Endormez-vous avant que de mourir.

Vous ne saurez ni les jambes brisées

Que le couteau, tantôt, vous a ravies,

Et ni la mort enfoncée dans le ventre

Comme une sourde et froide certitude.

J’ai menti ! J’ai menti ! Vous ne le saurez point !

Endormez-vous, sergent, en souriant. »

Duhamel, Georges, « Quatre ballades », in Récits des temps de guerre, VI, Mercure de France, Paris, 1949, pp. 315-329.

source: http://www.servicehistorique.sga.defense.gouv.fr/?q=content/georges-duhamel

Création de l’Union nationale des combattants

5 jours après l’Armistice est créée l’Union nationale des combattants, citée dans le Journal Officiel du 11 décembre 1918. Elle est reconnue d’utilité publique par décret du 20 mai 1920.
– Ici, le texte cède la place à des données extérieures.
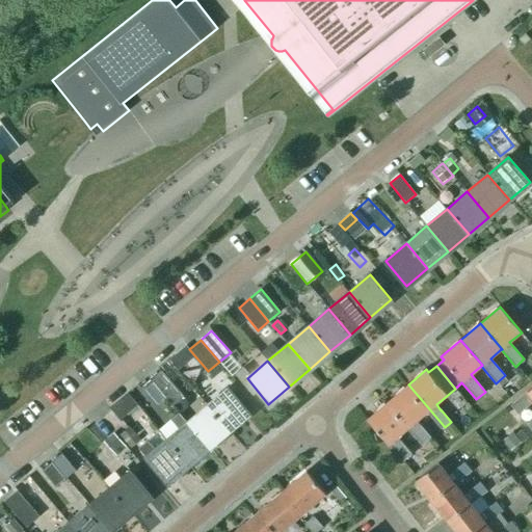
[(183,396),(162,371),(151,380),(155,386),(165,397),(173,405),(183,396)]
Georges Clemenceau et le Révérend père Brottier, deux hommes aussi peu semblables que l’eau et le feu, en sont les fondateurs. Clemenceau remet au premier trésorier de l’UNC la somme de 100 000 francs or, provenant d’un don d’une mère, dont le fils est tombé au combat.

L’Union nationale des combattants (UNC) a, d’emblée, vocation à accueillir les anciens combattants mais aussi les veuves et orphelins de guerre Aumônier des soldats, le père Brottier donne à l’UNC sa raison d’être en demandant aux Poilus, la paix revenue, de rester “ Unis comme au front ”. C’est lui qui insuffle à l’UNC les fondements spirituels, moraux, civiques et sociaux qui constituent aujourd’hui encore, et parce qu’ils sont toujours vrais, les valeurs de l’UNC.

Un comité provisoire est constitué, une structure nationale est créée pour mener à bien ce projet. Le général Léon Durand, héros du Grand Couronné de Nancy, tout récemment retraité, accepte d’en assumer la présidence. Des sections locales et des groupes départementaux se créent rapidement dans toute la France et outre-mer.
Les combattants de 1939-1945, ceux d’Indochine, d’Afrique du Nord, des théâtres d’opérations extérieurs (TOE), les Opex, les anciens du service militaire, tous soldats de la France, se retrouvent au sein de l’UNC dans le même esprit d’entraide et de camaraderie.

Journal du mercredi 11 décembre 1918

L’accueil que Strasbourg a fait au gouvernement de la République ne le cède en rien à celui qui a eu lieu à Metz. Ç’a été une journée d’enthousiasme profond et où s’exprimait toute l’âme d’un peuple.
L’armée britannique a atteint le Rhin entre Godesberg et Cologne.
La 3e armée américaine a atteint le Rhin de Rolandseck à Bohl. La ligne générale passe par Rolandseck, Brohl, Wassenach, Munstermaifeld et Rheinbollen.
La cavalerie belge est à Cerdingen.
Le gouvernement britannique a manifesté le désir de proposer à la conférence de la paix la suppression du service militaire obligatoire.
A Berlin, la situation demeure chaotique. Les meetings sont tenus par dizaines par les diverses fractions socialistes qui se menacent l’une l’autre. Mais Liebknecht semble moins abattu qu’on ne l’avait dît, et le gouvernement manifeste des inquiétudes. D’autre part, la réaction s’agite. D’importantes concentrations de troupes ont eu lieu dans la banlieue de Berlin, sous les ordres d’officiers qui refusent de discuter avec les comités d’ouvriers et soldats.
On annonce officiellement que M. Wilson sera le 22, l’hôte du roi d’Italie au Quirinal, et que, le 23, il rendra visite au pape au Vatican.
M. Lansing a fait savoir aux gouvernements de Berlin et de Vienne que s’ils avaient des réclamations à formuler, ils devaient les adresser à tous les alliés et non pas seulement a l’Amérique.
Le prince régent de Serbie a décidé de constituer un nouveau cabinet où entreront des représentants de toutes les parties du nouvel Etat Sud-Slave, qui comprendra, avec l’ancien royaume, la Croatie, la Dalmatie et la Slovénie.
Le Pérou a accepté la médiation de M. Wilson sans son litige avec le Chili.
Le Conseil national slovaque dément qu’il y ait eu des pogroms à Lemberg.
Lloyd George a prononcé un grand discours au sujet de l’abolition de la conscription.
Le comte Romanones a fait une déclaration au Sénat espagnol sur la politique qu’il compte suivre avec le nouveau cabinet.